**TASK DIRECTIONS**
Copy out the lines of these items word for word, starting at the line containing "genus: Miconia" and ending at the line containing "scientific name: Panicum capillare", with both of those lines included.

-- START DATASET CONTENT --

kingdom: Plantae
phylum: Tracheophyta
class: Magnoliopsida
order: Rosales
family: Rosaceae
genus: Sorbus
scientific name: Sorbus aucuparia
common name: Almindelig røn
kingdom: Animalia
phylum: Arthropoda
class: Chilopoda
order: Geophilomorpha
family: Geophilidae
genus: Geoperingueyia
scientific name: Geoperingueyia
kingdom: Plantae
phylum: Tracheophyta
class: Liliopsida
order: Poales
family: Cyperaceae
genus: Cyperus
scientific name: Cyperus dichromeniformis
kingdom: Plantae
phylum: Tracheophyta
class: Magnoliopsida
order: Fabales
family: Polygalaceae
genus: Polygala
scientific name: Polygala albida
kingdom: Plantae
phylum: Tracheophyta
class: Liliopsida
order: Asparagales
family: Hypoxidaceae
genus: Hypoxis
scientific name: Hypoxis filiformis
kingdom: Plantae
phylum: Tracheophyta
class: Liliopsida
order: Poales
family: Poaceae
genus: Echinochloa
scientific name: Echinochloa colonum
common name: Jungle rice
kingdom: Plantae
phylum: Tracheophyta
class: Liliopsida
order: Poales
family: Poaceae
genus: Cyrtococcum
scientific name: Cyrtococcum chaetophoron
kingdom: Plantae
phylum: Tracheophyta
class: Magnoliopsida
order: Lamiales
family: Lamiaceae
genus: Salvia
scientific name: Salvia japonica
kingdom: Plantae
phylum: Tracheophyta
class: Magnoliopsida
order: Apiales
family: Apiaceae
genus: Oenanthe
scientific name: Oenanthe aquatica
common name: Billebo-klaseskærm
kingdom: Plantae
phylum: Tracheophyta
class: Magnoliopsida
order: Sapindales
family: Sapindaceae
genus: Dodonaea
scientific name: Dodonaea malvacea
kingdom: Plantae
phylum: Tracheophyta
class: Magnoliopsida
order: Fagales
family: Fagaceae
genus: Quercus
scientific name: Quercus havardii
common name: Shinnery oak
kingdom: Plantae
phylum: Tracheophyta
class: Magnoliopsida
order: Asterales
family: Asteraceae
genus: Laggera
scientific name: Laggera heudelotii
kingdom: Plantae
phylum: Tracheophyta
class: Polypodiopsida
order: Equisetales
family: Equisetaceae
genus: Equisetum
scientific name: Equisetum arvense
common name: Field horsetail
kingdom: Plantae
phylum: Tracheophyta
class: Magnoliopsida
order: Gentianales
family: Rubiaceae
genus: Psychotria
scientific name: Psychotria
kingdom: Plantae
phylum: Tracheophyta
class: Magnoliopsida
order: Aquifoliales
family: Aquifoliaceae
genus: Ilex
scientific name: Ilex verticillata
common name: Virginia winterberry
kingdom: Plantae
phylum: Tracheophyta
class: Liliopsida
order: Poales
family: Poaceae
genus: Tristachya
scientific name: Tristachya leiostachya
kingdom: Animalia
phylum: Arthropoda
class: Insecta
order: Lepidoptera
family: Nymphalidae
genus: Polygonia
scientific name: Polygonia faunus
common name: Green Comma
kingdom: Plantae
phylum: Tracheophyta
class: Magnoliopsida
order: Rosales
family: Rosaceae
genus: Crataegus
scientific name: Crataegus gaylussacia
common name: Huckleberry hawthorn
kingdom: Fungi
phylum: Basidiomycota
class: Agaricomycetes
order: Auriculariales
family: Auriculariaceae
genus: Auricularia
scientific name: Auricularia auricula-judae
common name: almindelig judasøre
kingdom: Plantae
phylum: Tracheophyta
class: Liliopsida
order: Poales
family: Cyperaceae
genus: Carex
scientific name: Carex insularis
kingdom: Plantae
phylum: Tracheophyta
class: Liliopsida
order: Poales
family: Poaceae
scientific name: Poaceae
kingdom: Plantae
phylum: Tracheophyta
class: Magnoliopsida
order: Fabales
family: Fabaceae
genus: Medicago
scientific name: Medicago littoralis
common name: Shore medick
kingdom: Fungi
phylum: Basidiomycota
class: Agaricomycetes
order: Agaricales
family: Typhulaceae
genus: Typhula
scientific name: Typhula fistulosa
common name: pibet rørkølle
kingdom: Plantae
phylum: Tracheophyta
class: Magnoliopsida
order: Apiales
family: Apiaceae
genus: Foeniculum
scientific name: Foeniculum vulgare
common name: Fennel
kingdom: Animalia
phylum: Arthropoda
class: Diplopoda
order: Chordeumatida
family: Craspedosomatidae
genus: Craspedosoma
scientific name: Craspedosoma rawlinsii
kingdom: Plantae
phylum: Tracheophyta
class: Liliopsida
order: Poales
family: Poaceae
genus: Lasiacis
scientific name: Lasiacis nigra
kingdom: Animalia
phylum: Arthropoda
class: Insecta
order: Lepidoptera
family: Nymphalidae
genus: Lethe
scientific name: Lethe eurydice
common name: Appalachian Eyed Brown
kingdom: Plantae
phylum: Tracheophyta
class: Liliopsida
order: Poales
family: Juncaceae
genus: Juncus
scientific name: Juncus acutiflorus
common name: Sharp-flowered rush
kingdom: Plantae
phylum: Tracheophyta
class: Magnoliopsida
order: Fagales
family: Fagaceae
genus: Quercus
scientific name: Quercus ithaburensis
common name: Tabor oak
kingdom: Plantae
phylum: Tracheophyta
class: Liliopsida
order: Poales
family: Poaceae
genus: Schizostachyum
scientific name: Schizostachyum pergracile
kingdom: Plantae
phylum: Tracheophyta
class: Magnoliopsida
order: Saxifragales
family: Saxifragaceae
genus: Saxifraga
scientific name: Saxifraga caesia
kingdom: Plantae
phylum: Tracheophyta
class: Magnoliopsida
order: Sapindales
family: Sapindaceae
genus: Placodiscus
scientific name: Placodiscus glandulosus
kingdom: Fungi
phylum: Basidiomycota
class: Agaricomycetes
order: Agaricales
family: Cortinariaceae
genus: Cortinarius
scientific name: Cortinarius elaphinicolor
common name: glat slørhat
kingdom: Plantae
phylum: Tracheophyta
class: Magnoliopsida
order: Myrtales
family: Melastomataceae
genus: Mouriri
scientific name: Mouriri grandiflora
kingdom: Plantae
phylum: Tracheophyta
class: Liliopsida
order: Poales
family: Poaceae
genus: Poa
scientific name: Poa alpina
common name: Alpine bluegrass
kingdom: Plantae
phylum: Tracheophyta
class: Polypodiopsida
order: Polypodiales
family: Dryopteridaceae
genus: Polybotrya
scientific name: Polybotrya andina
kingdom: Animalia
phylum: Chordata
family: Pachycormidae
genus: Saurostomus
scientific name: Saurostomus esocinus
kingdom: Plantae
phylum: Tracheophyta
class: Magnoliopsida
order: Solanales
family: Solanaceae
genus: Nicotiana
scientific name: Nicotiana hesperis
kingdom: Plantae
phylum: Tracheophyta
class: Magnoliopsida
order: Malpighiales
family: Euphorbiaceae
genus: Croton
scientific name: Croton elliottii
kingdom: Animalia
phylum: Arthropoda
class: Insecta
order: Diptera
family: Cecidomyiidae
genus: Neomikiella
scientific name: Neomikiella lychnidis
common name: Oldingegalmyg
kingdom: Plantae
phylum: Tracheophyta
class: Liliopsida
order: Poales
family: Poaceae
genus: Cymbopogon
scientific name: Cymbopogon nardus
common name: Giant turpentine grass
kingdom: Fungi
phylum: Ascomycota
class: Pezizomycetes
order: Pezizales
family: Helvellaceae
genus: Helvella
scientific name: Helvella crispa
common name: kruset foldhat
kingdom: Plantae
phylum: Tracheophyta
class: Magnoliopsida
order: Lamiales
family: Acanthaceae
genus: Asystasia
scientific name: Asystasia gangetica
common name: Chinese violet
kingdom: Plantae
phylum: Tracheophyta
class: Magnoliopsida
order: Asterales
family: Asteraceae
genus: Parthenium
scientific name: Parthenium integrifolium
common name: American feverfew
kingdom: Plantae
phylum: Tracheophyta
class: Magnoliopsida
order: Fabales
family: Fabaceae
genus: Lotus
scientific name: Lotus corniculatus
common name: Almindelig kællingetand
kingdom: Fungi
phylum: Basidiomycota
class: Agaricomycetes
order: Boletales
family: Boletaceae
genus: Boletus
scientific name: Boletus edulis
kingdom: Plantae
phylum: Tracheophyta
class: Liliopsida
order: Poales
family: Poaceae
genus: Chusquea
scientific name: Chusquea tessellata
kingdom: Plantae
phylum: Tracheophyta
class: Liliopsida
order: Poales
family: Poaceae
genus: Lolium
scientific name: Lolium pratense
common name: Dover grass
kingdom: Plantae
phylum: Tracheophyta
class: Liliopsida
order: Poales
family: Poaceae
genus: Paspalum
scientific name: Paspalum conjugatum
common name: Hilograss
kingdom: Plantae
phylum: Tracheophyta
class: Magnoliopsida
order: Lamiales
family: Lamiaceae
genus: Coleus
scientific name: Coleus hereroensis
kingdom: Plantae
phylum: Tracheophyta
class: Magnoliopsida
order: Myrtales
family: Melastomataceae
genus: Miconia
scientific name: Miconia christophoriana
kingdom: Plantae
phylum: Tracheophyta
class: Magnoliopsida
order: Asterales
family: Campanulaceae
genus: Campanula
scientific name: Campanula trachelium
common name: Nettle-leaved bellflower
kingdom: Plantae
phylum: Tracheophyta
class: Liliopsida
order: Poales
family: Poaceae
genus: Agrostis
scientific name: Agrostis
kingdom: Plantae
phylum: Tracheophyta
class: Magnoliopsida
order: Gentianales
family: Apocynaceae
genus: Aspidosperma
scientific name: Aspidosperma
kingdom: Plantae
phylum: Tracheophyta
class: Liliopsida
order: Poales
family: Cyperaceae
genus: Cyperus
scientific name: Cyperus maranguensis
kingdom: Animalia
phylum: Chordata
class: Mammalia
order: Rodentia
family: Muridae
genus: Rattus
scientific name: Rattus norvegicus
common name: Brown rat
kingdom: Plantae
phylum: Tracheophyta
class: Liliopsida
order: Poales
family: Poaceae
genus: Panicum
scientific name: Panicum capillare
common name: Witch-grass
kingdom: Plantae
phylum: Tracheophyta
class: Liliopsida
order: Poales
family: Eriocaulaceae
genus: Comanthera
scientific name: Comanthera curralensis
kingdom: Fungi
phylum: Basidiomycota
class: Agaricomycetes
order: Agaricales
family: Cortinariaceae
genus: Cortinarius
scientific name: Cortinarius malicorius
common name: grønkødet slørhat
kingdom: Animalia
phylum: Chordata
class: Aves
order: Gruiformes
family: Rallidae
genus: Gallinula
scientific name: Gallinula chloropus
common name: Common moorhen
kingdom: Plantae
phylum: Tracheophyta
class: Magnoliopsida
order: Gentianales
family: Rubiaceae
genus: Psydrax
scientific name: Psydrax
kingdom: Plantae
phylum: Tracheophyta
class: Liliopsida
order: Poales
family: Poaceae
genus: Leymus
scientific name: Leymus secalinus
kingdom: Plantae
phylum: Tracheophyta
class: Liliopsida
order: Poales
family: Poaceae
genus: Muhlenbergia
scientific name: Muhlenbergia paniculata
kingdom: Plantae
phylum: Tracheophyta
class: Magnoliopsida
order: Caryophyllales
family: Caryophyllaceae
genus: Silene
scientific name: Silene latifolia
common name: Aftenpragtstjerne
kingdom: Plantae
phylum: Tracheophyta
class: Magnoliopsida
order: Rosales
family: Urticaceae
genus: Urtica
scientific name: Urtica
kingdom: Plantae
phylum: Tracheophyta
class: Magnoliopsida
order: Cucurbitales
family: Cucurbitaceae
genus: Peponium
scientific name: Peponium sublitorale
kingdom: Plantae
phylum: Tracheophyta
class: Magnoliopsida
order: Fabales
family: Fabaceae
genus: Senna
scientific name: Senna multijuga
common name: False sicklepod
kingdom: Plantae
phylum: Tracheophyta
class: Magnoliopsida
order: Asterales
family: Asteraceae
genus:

-- END DATASET CONTENT --

**REPLY**
genus: Miconia
scientific name: Miconia christophoriana
kingdom: Plantae
phylum: Tracheophyta
class: Magnoliopsida
order: Asterales
family: Campanulaceae
genus: Campanula
scientific name: Campanula trachelium
common name: Nettle-leaved bellflower
kingdom: Plantae
phylum: Tracheophyta
class: Liliopsida
order: Poales
family: Poaceae
genus: Agrostis
scientific name: Agrostis
kingdom: Plantae
phylum: Tracheophyta
class: Magnoliopsida
order: Gentianales
family: Apocynaceae
genus: Aspidosperma
scientific name: Aspidosperma
kingdom: Plantae
phylum: Tracheophyta
class: Liliopsida
order: Poales
family: Cyperaceae
genus: Cyperus
scientific name: Cyperus maranguensis
kingdom: Animalia
phylum: Chordata
class: Mammalia
order: Rodentia
family: Muridae
genus: Rattus
scientific name: Rattus norvegicus
common name: Brown rat
kingdom: Plantae
phylum: Tracheophyta
class: Liliopsida
order: Poales
family: Poaceae
genus: Panicum
scientific name: Panicum capillare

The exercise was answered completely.